* WRITTEN TASK *
Repeat the records word for word, everything from the line containing "pose: elev=120.6 azim=295.9" down to the line containing "Dot at: (197, 267)", with both of those lines included.

=======

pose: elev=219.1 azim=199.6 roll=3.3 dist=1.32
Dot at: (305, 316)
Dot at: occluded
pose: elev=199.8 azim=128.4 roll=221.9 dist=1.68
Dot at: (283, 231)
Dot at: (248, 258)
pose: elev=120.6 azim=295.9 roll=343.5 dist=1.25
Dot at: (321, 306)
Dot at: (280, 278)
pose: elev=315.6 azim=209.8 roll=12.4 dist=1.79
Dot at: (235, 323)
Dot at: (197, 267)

=======

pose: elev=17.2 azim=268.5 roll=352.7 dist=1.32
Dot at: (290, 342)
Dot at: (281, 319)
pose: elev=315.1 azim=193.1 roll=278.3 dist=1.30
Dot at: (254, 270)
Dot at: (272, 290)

=======

* EXERCISE RESPONSE *
pose: elev=120.6 azim=295.9 roll=343.5 dist=1.25
Dot at: (321, 306)
Dot at: (280, 278)
pose: elev=315.6 azim=209.8 roll=12.4 dist=1.79
Dot at: (235, 323)
Dot at: (197, 267)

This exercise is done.